Dataset extract Start Marker

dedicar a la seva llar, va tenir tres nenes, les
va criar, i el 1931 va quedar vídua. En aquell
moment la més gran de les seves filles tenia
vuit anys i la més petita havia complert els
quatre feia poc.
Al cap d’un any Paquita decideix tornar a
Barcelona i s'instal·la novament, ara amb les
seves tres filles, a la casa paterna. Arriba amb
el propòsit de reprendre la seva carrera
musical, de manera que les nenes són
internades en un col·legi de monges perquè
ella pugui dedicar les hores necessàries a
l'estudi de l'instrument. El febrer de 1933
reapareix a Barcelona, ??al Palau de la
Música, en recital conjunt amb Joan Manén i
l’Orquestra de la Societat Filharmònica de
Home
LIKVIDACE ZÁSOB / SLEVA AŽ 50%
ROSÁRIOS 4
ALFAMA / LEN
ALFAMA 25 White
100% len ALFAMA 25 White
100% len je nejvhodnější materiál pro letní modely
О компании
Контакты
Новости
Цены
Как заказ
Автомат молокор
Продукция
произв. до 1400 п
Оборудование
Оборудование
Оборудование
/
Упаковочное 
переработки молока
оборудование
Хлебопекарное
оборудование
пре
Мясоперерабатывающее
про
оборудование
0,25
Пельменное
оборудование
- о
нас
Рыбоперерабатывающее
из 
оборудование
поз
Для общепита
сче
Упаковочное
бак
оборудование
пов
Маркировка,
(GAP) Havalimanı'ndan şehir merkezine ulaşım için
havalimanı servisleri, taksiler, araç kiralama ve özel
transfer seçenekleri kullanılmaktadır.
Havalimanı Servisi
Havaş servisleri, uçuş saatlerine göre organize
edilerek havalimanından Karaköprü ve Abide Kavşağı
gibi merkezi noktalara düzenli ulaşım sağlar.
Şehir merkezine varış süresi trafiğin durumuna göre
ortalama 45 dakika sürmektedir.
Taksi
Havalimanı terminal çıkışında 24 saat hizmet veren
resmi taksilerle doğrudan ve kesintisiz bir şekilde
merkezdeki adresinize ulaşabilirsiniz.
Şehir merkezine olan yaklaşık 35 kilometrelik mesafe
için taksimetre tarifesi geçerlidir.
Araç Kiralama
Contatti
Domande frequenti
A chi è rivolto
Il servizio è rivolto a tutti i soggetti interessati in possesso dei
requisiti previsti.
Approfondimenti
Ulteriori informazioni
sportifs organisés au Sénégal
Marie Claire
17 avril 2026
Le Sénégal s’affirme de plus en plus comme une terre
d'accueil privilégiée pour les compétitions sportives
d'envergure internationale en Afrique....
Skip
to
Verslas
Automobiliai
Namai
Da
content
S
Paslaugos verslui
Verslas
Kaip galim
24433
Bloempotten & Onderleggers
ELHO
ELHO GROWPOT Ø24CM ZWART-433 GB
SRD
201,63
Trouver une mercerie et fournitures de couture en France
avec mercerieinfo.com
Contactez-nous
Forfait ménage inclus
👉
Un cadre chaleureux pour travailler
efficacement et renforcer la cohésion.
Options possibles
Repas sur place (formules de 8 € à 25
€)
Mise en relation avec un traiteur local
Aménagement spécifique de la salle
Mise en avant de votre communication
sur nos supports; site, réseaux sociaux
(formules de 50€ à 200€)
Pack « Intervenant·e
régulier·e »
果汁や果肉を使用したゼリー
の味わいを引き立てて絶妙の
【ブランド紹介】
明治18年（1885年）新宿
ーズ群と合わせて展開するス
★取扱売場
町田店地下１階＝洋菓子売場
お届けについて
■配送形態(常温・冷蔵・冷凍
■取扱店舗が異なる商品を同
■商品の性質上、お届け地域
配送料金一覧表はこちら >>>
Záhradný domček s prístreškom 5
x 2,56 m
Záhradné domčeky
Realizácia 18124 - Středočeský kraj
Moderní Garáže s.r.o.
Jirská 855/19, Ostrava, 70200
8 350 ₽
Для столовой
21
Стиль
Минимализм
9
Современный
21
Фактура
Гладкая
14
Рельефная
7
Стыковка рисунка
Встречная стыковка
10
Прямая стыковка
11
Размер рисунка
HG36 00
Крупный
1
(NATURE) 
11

Dataset extract End Marker

--- Exercise ---
Express the records as a two-column Markdown table with the columns Row and Line. Start at the first line and continue through the line that contains "ella pugui dedicar les hores necessàries a", including that line; number the rows and leave out blank lines.

--- Answer space ---
| Row | Line |
|---|---|
| 1 | dedicar a la seva llar, va tenir tres nenes, les |
| 2 | va criar, i el 1931 va quedar vídua. En aquell |
| 3 | moment la més gran de les seves filles tenia |
| 4 | vuit anys i la més petita havia complert els |
| 5 | quatre feia poc. |
| 6 | Al cap d’un any Paquita decideix tornar a |
| 7 | Barcelona i s'instal·la novament, ara amb les |
| 8 | seves tres filles, a la casa paterna. Arriba amb |
| 9 | el propòsit de reprendre la seva carrera |
| 10 | musical, de manera que les nenes són |
| 11 | internades en un col·legi de monges perquè |
| 12 | ella pugui dedicar les hores necessàries a |